February 21 – March 31, 2013
Denver photographer Joel Dallenbach has spent decades capturing our city in black and white, Super 8, video tape and digital formats. This exhibition features photographs selected from his expansive archive (actually, a series of rooms filled not only with film, prints and dozens of vintage cameras, but also musical instruments, records, amplifiers, and more). Dallenbach’s photos thread together his passage through the city as a series of narratives, laced with considerable humor, empathy and inconclusive narratives. With a vintage film camera always at the ready, he records the messages coded in signage, reflective storefronts and in the often edgy confrontations of daily urban life. The contact prints shown here and there beautifully illustrate how open he is to the impressions of the city as he walks, drives, and cycles–they truly are stories of his roving eye
The Myhren Gallery is pleased to offer a glimpse into Dallenbach’s Denver in celebration of the Month of Photography.

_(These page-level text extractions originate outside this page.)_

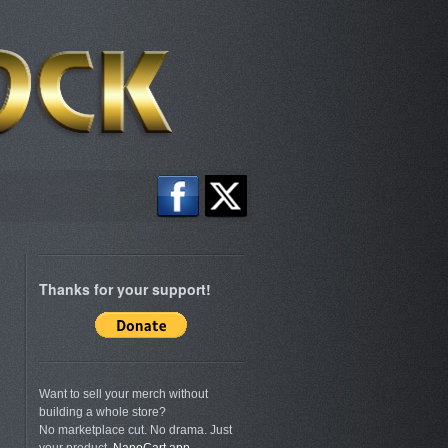
Thanks for your support!
.
Want to sell your merch without
building a whole store?
No marketplace cut. No drama. Just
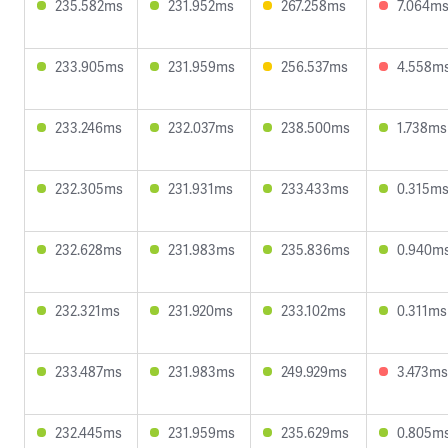
235.582ms
231.952ms
267.258ms
7.064m
233.905ms
231.959ms
256.537ms
4.558m
233.246ms
232.037ms
238.500ms
1.738ms
232.305ms
231.931ms
233.433ms
0.315m
232.628ms
231.983ms
235.836ms
0.940m
232.321ms
231.920ms
233.102ms
0.311ms
233.487ms
231.983ms
249.929ms
3.473ms
232.445ms
231.959ms
235.629ms
0.805m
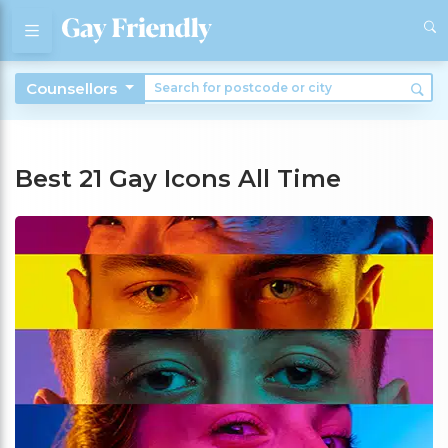
Counsellors
Best 21 Gay Icons All Time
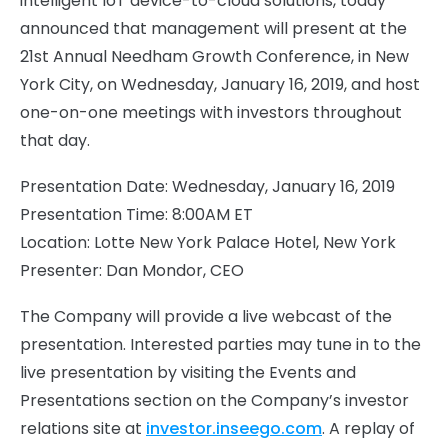
intelligent IoT device-to-cloud solutions, today
announced that management will present at the
21st Annual Needham Growth Conference, in New
York City, on Wednesday, January 16, 2019, and host
one-on-one meetings with investors throughout
that day.
Presentation Date: Wednesday, January 16, 2019
Presentation Time: 8:00AM ET
Location: Lotte New York Palace Hotel, New York
Presenter: Dan Mondor, CEO
The Company will provide a live webcast of the
presentation. Interested parties may tune in to the
live presentation by visiting the Events and
Presentations section on the Company’s investor
relations site at
investor.inseego.com
. A replay of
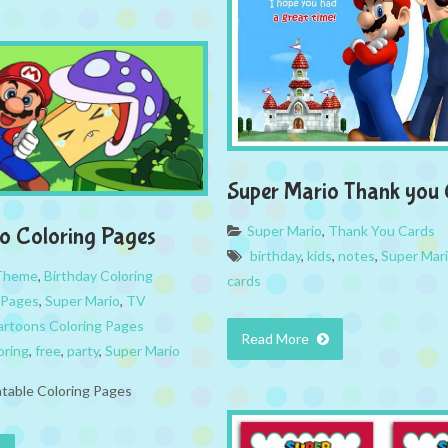
Super Mario Thank you
Super Mario
,
Thank You Cards
o Coloring Pages
birthday
,
kids
,
notes
,
Super Mar
 Theme
,
Birthday Coloring
cards
 Pages
,
Super Mario
,
TV
rtoons Coloring Pages
Read More
oring
,
free
,
party
,
Super Mario
ntable Coloring Pages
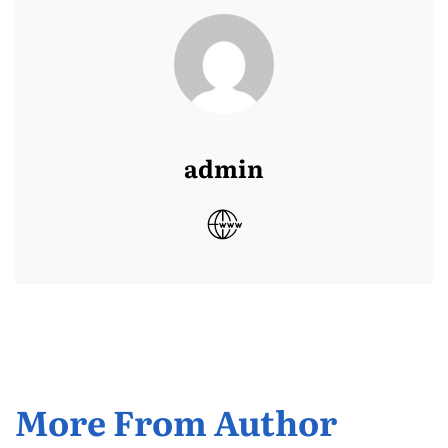
admin
More From Author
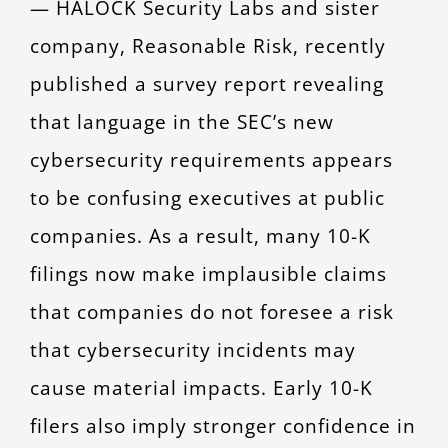
— HALOCK Security Labs and sister
CONTACT
company, Reasonable Risk, recently
published a survey report revealing
that language in the SEC’s new
cybersecurity requirements appears
to be confusing executives at public
companies. As a result, many 10-K
filings now make implausible claims
that companies do not foresee a risk
that cybersecurity incidents may
cause material impacts. Early 10-K
filers also imply stronger confidence in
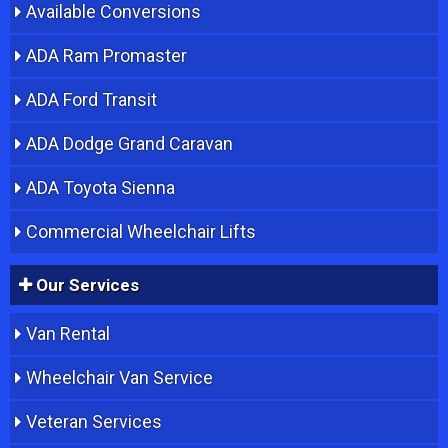
Available Conversions
ADA Ram Promaster
ADA Ford Transit
ADA Dodge Grand Caravan
ADA Toyota Sienna
Commercial Wheelchair Lifts
Our Services
Van Rental
Wheelchair Van Service
Veteran Services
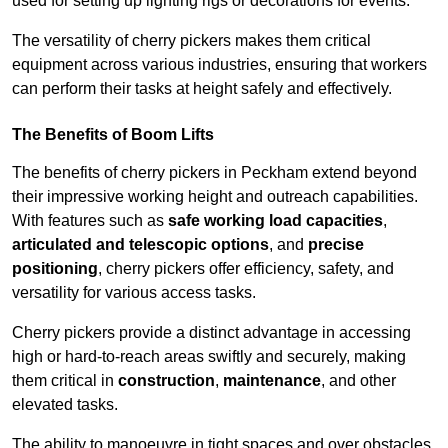
used for setting up lighting rigs or decorations for events.
The versatility of cherry pickers makes them critical
equipment across various industries, ensuring that workers
can perform their tasks at height safely and effectively.
The Benefits of Boom Lifts
The benefits of cherry pickers in Peckham extend beyond
their impressive working height and outreach capabilities.
With features such as
safe working load capacities
,
articulated and telescopic options
, and
precise
positioning
, cherry pickers offer efficiency, safety, and
versatility for various access tasks.
Cherry pickers provide a distinct advantage in accessing
high or hard-to-reach areas swiftly and securely, making
them critical in
construction
,
maintenance
, and other
elevated tasks.
The ability to manoeuvre in tight spaces and over obstacles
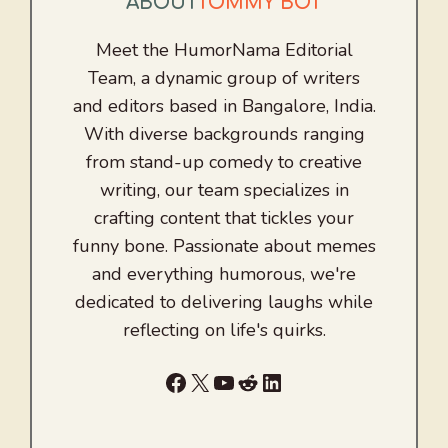
ABOUT
TOMMY BOT
Meet the HumorNama Editorial
Team, a dynamic group of writers
and editors based in Bangalore, India.
With diverse backgrounds ranging
from stand-up comedy to creative
writing, our team specializes in
crafting content that tickles your
funny bone. Passionate about memes
and everything humorous, we're
dedicated to delivering laughs while
reflecting on life's quirks.
Facebook
X
YouTube
Reddit
LinkedIn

Month of Photography (MOP) Denver is a celebration of fine art photography with hundreds of collaborative public events throughout Denver and the region March and April 2013.
Dallenbach recalls as an important lesson two questions once posed by a distinguished speaker to a professional photography society in Denver: “How many of you have a camera hanging from your neck right now? ….. and for the rest of you–how the hell do you expect to get a good picture tonight?”

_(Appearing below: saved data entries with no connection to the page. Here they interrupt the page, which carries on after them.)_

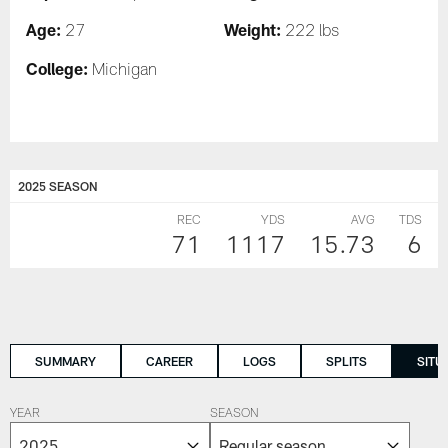
Age:
Weight:
27
222 lbs
College:
Michigan
2025 SEASON
REC
YDS
AVG
TDS
71
1117
15.73
6
SUMMARY
CAREER
LOGS
SPLITS
SITU
YEAR
SEASON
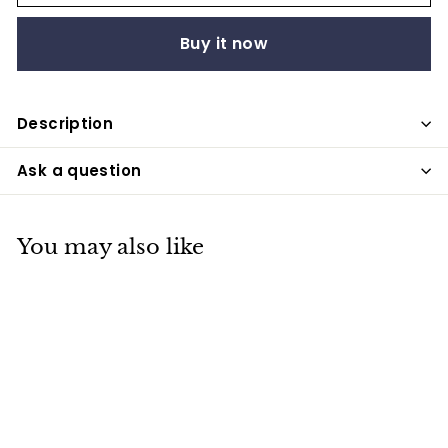
Buy it now
Description
Ask a question
You may also like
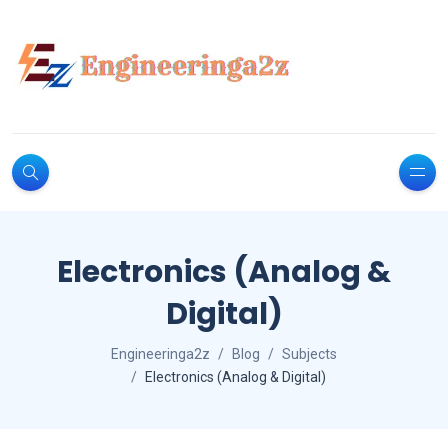
Electronics (Analog &
Digital)
Engineeringa2z
Blog
Subjects
Electronics (Analog & Digital)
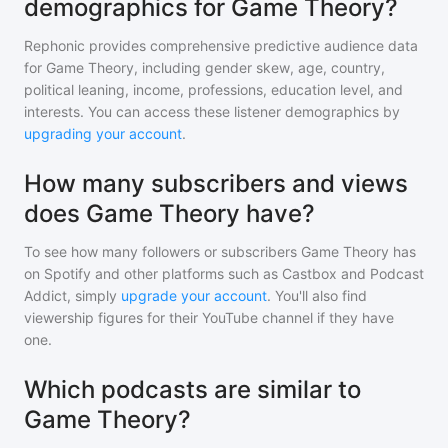
demographics for Game Theory?
Rephonic provides comprehensive predictive audience data
for
Game Theory
, including gender skew, age, country,
political leaning, income, professions, education level, and
interests. You can access these listener demographics by
upgrading your account
.
How many subscribers and views
does Game Theory have?
To see how many followers or subscribers
Game Theory
has
on Spotify and other platforms such as Castbox and Podcast
Addict, simply
upgrade your account
. You'll also find
viewership figures for their YouTube channel if they have
one.
Which podcasts are similar to
Game Theory?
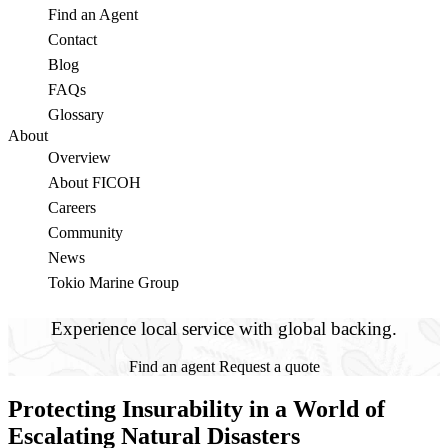
Find an Agent
Contact
Blog
FAQs
Glossary
About
Overview
About FICOH
Careers
Community
News
Tokio Marine Group
Experience local service with global backing.
Find an agent
Request a quote
Protecting Insurability in a World of
Escalating Natural Disasters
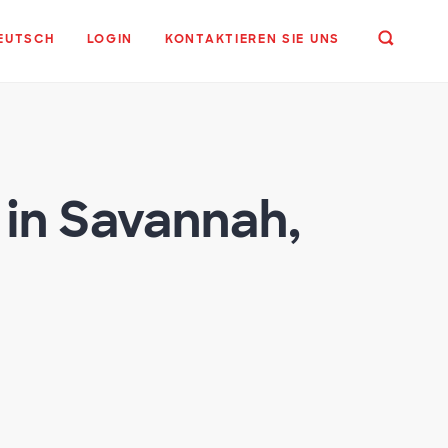
EUTSCH
LOGIN
KONTAKTIEREN SIE UNS
in Savannah,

Working in the street photography tradition, he mentions Robert Frank as a major influence–one that can be easily seen in many of the images shown here. Working uninvited in public places, clubs, bookstores, etc., he sometimes records people doing things they might not want to be seen doing. You’ll notice a few self-portraits that show him with a tremendous bruise below his eye–an injury he received after taking such a picture. Among the photos I looked at with him is a fuzzy shot taken inside a hospital. He explained that on his way into surgery to have the damage to his eye socket repaired, he kept shooting until the nurses threatened to confiscate his camera. The picture wasn’t great, but the story shows a dedication to photography that does lead to some great pictures.